The human body can act as a medium for the transmission of electromagnetic waves in the wireless body sensor networks context. However, there are transmission losses in biological tissues due to the presence of water and salts. This Letter focuses on lateral intra-body microwave communication through different biological tissue layers and demonstrates the effect of the tissue thicknesses by comparing signal coupling in the channel. For this work, the authors utilise the R-band frequencies since it overlaps the industrial, scientific and medical radio (ISM) band. The channel model in human tissues is proposed based on electromagnetic simulations, validated using equivalent phantom and ex-vivo measurements. The phantom and ex-vivo measurements are compared with simulation modelling. The results show that electromagnetic communication is feasible in the adipose tissue layer with a low attenuation of ∼2 dB per 20 mm for phantom measurements and 4 dB per 20 mm for ex-vivo measurements at 2 GHz. Since the dielectric losses of human adipose tissues are almost half of ex-vivo tissue, an attenuation of around 3 dB per 20 mm is expected. The results show that human adipose tissue can be used as an intra-body communication channel.

Data Packet Transmission Through Fat Tissue for Wireless IntraBody Networks

This paper explores high data rate microwave communication through fat tissue in order to address the wide bandwidth requirements of intrabody area networks. We have designed and carried out experiments on an IEEE 802.15.4-based WBAN prototype by measuring the performance of the fat tissue channel in terms of data packet reception with respect to tissue length and power transmission. This paper proposes and demonstrates a high data rate communication channel through fat tissue using phantom and ex-vivo environments. Here, we achieve a data packet reception of approximately 96% in both environments. The results also show that the received signal strength drops by ∼1 dBm per 10 mm in phantom and ∼2 dBm per 10 mm in ex-vivo. The phantom and ex-vivo experimentations validated our approach for high data rate communication through fat tissue for intrabody network applications. The proposed method opens up new opportunities for further research in fat channel communication. This study will contribute to the successful development of high bandwidth wireless intrabody networks that support high data rate implanted, ingested, injected, or worn devices.

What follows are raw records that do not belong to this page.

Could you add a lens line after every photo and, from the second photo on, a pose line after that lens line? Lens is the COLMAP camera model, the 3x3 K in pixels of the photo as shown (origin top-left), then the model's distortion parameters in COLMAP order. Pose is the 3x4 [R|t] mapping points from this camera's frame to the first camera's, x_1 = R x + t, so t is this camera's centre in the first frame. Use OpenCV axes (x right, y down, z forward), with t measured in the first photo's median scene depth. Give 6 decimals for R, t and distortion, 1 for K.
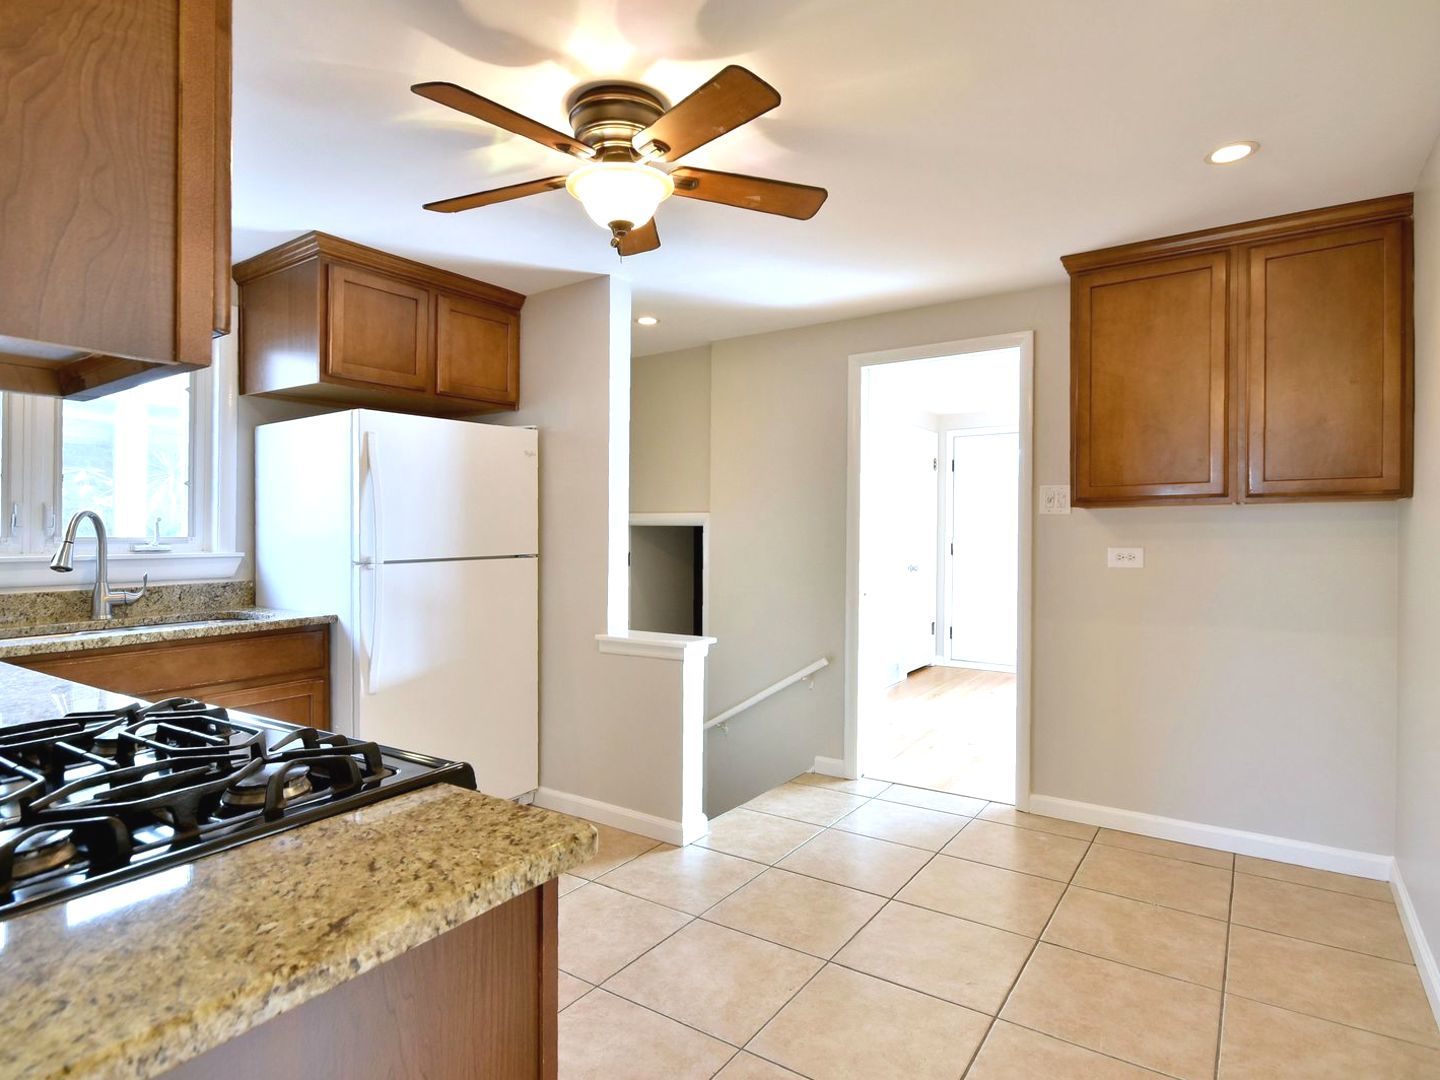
lens RADIAL K [[801.9, 0, 720.0], [0, 801.9, 540.0], [0, 0, 1]] dist [0.005836, 0.001737]
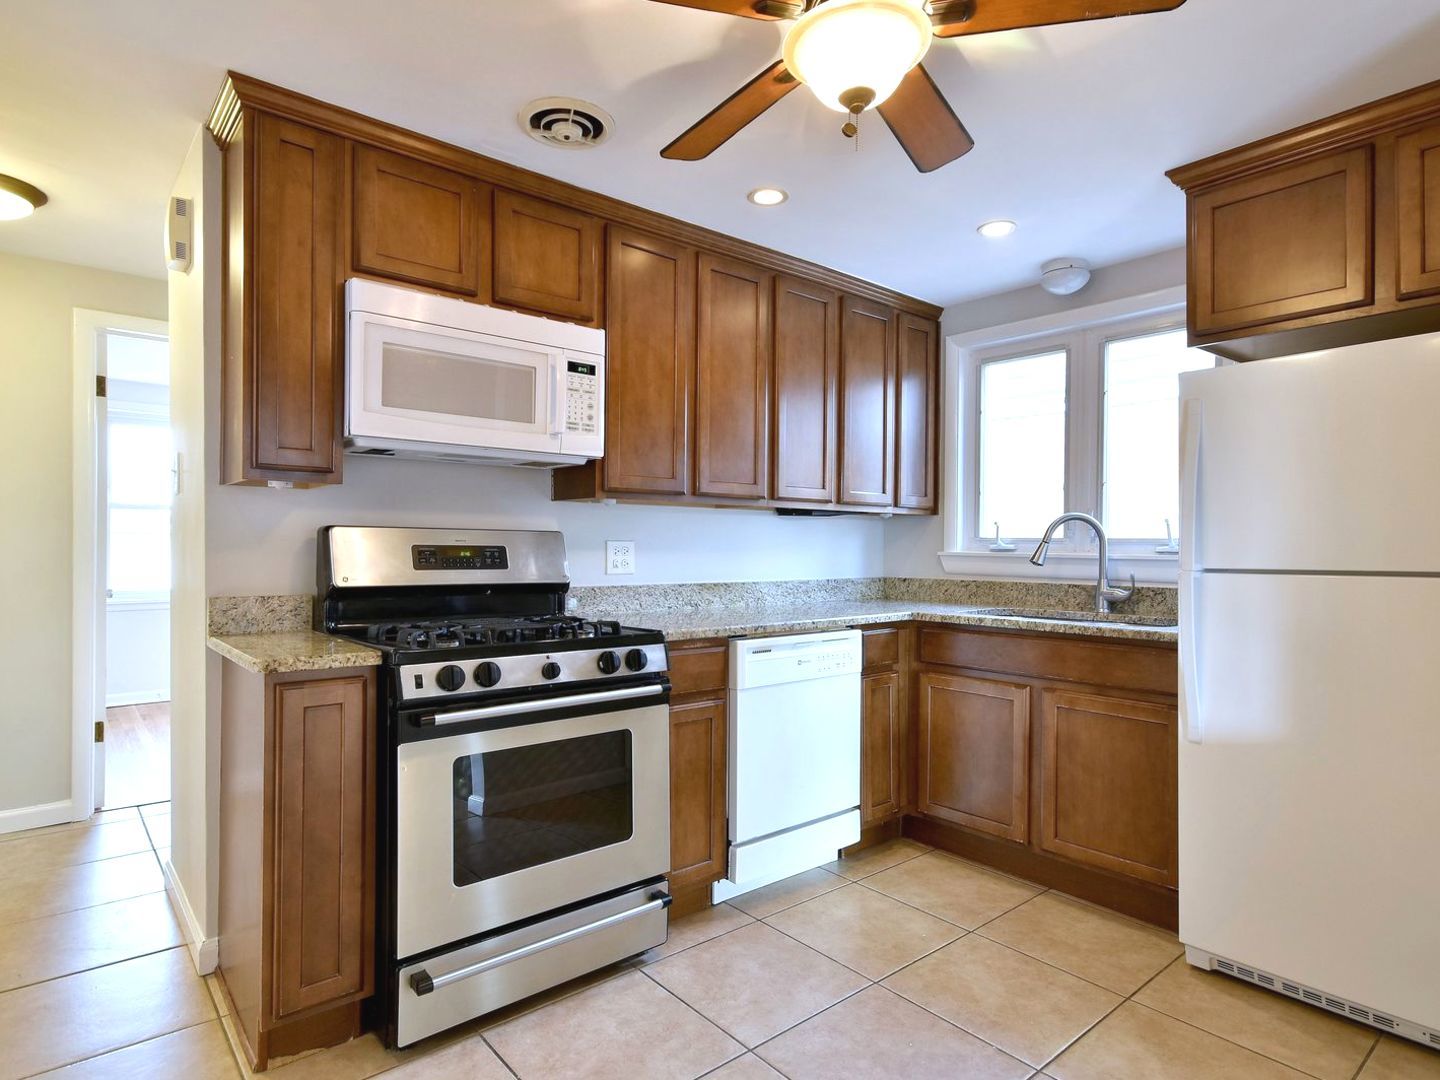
lens RADIAL K [[801.9, 0, 720.0], [0, 801.9, 540.0], [0, 0, 1]] dist [0.005836, 0.001737]
pose [[-0.272894, -0.003351, -0.962038, 0.461432], [-0.011520, 0.999934, -0.000215, 0.005243], [0.961975, 0.011025, -0.272914, 0.828678]]
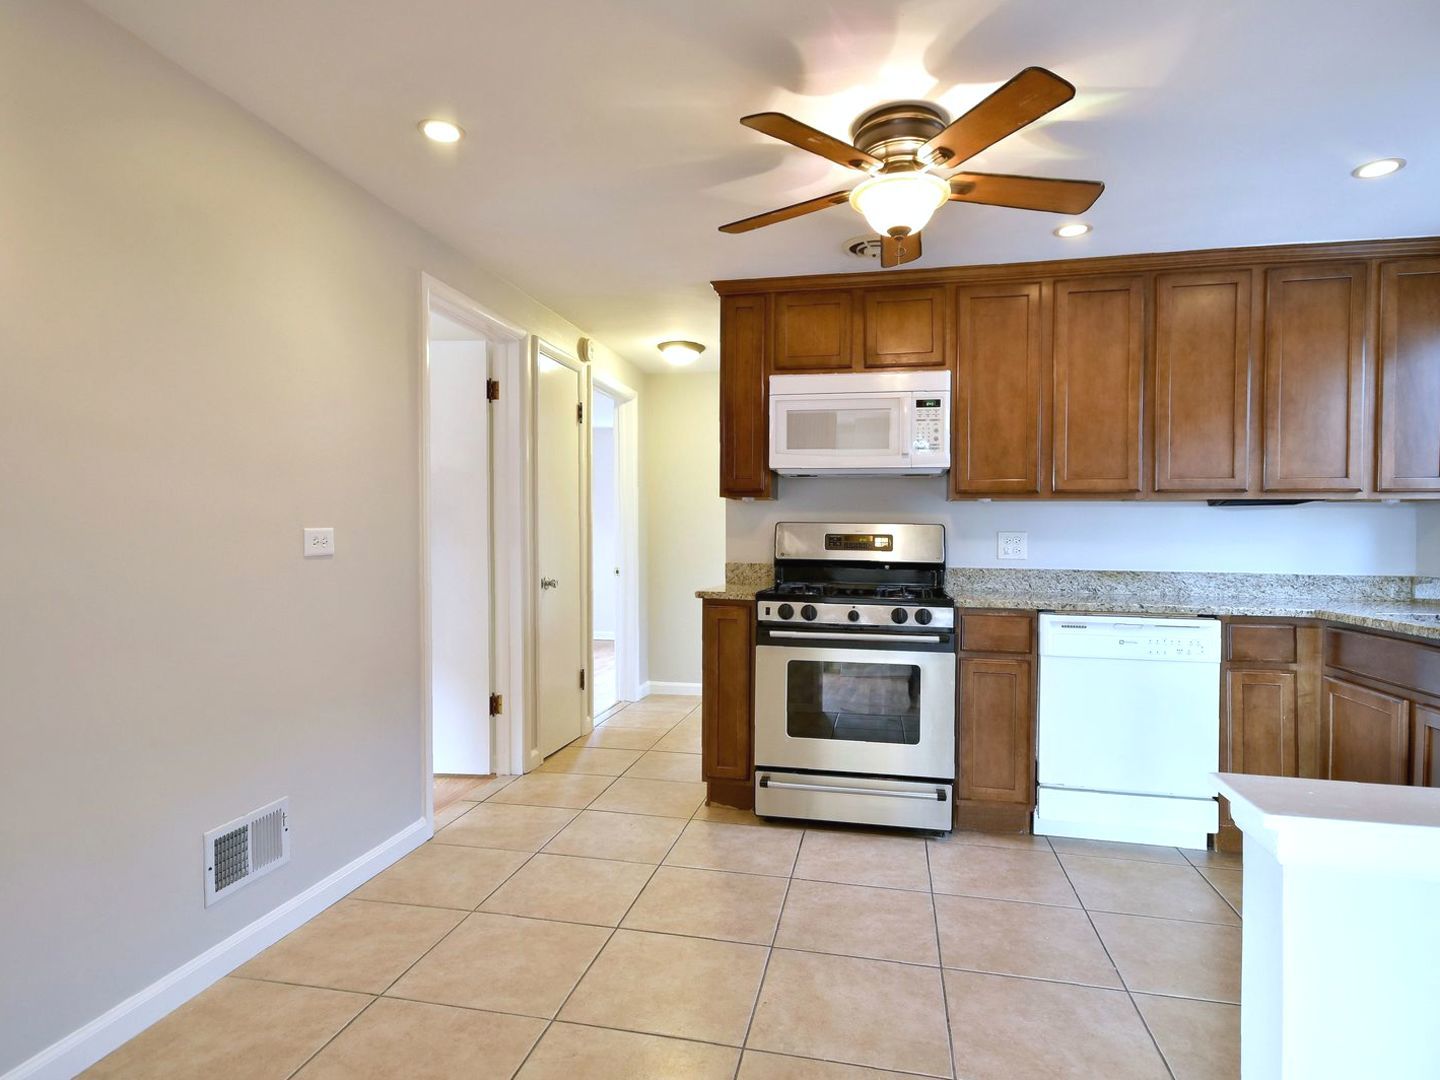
lens RADIAL K [[801.9, 0, 720.0], [0, 801.9, 540.0], [0, 0, 1]] dist [0.005836, 0.001737]
pose [[-0.924855, -0.002700, -0.380309, 0.390885], [-0.008150, 0.999886, 0.012719, 0.008697], [0.380231, 0.014862, -0.924772, 1.457811]]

Characterization of the Fat Channel for Intra-Body Communication at R-Band Frequencies

In this paper, we investigate the use of fat tissue as a communication channel between in-body, implanted devices at R-band frequencies (1.7–2.6 GHz). The proposed fat channel is based on an anatomical model of the human body. We propose a novel probe that is optimized to efficiently radiate the R-band frequencies into the fat tissue. We use our probe to evaluate the path loss of the fat channel by studying the channel transmission coefficient over the R-band frequencies. We conduct extensive simulation studies and validate our results by experimentation on phantom and ex-vivo porcine tissue, with good agreement between simulations and experiments. We demonstrate a performance comparison between the fat channel and similar waveguide structures. Our characterization of the fat channel reveals propagation path loss of ∼0.7 dB and ∼1.9 dB per cm for phantom and ex-vivo porcine tissue, respectively. These results demonstrate that fat tissue can be used as a communication channel for high data rate intra-body networks.

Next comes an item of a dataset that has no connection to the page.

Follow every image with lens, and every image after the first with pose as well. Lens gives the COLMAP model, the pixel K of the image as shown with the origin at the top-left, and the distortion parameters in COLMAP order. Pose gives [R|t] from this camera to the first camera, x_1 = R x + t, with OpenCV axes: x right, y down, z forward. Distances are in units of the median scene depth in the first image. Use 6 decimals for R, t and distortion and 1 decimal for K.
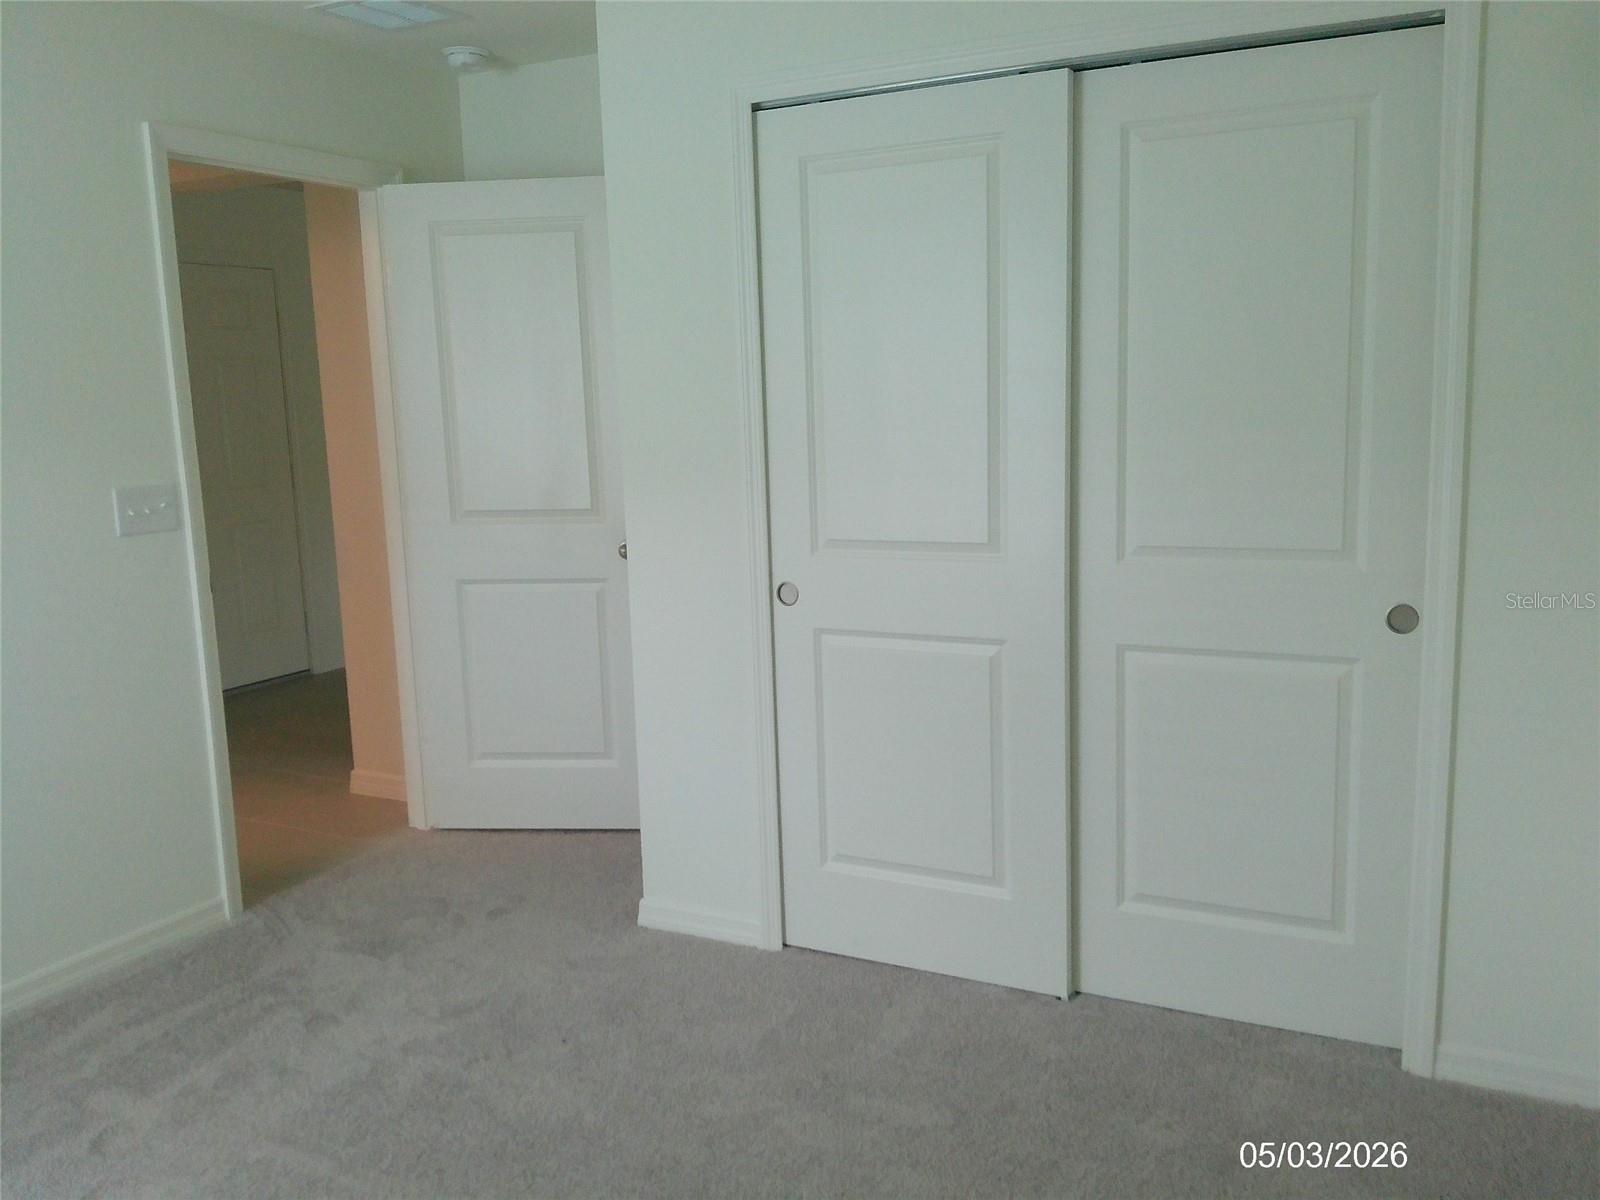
lens RADIAL K [[1330.0, 0, 807.7], [0, 1330.0, 628.7], [0, 0, 1]] dist [0.040699, -0.057874]
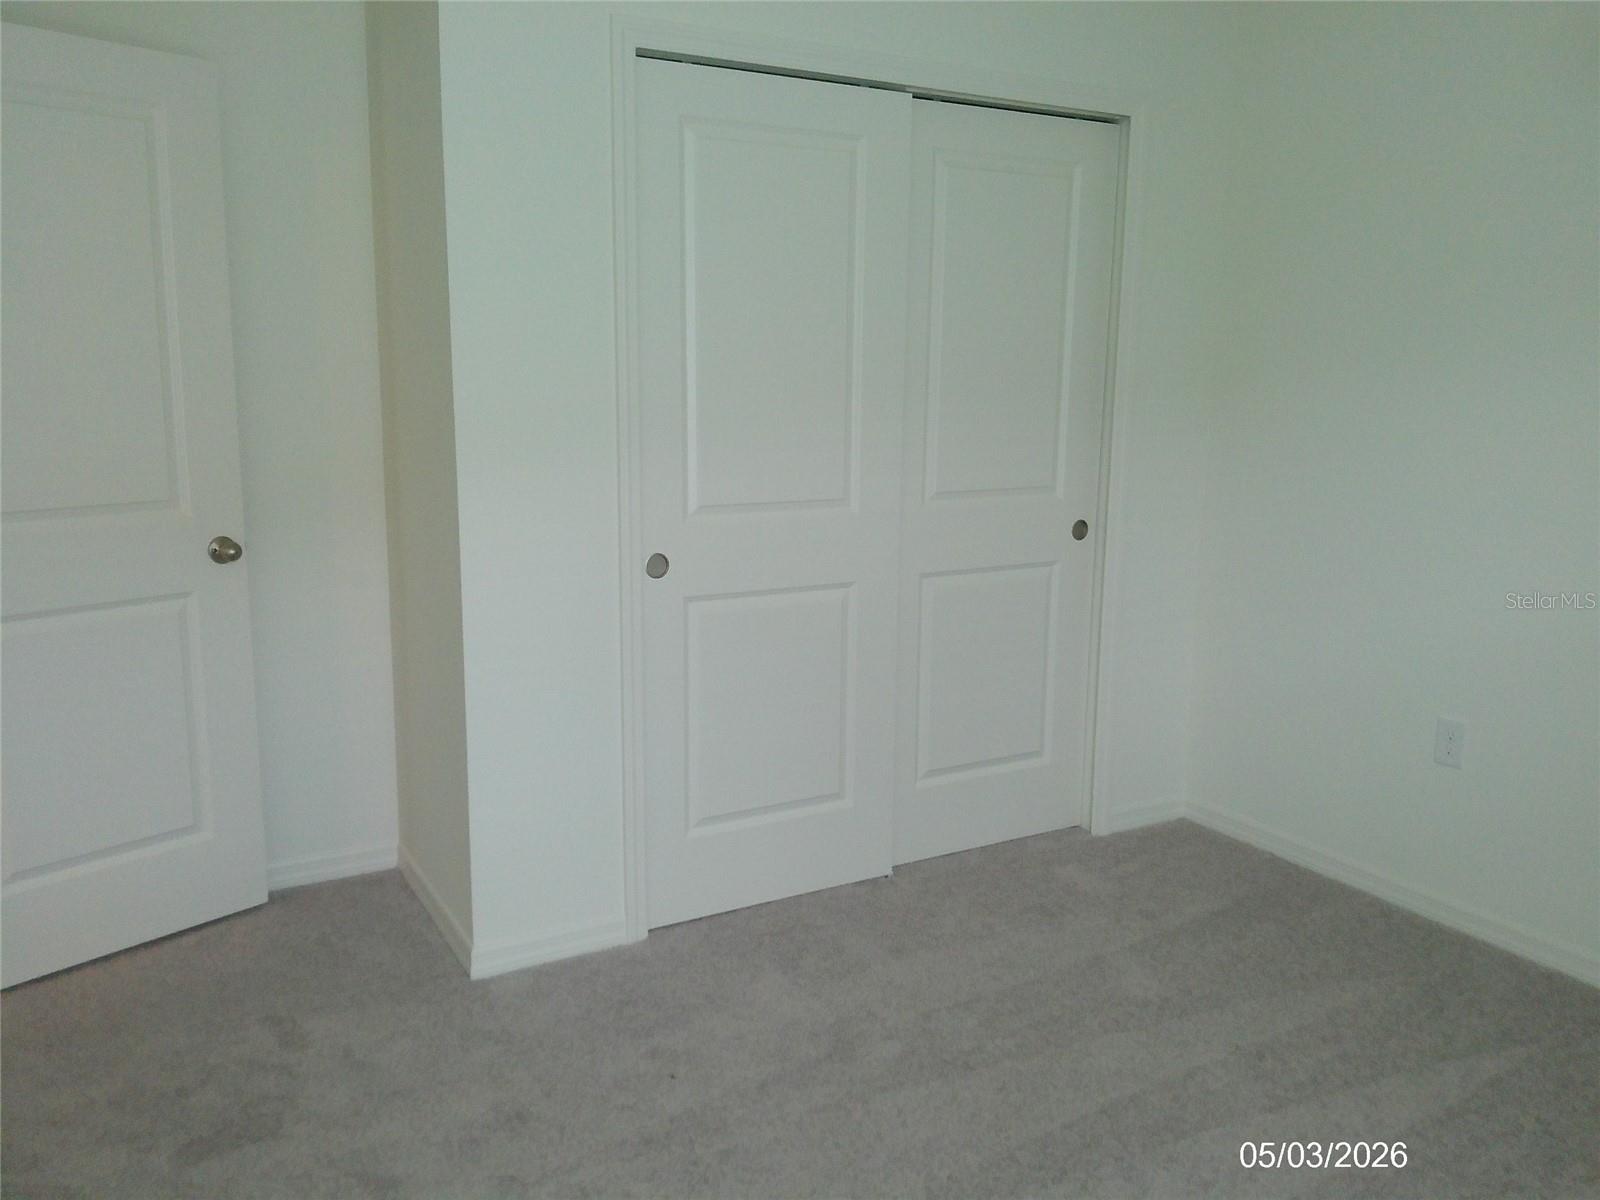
lens RADIAL K [[1330.0, 0, 804.2], [0, 1330.0, 624.0], [0, 0, 1]] dist [0.040699, -0.057874]
pose [[0.527401, -0.125157, 0.840348, -0.730365], [0.126818, 0.989606, 0.067796, -0.032603], [-0.840099, 0.070815, 0.537791, 0.367700]]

Human fat tissue: A microwave communication channel

In this paper, we present an approach for communication through human body tissue in the R-band frequency range. This study examines the ranges of microwave frequencies suitable for intra-body communication. The human body tissues are characterized with respect to their transmission properties using simulation modeling and phantom measurements. The variations in signal coupling with respect to different tissue thicknesses are studied. The simulation and phantom measurement results show that electromagnetic communication in the fat layer is viable with attenuation of approximately 2 dB per 20 mm.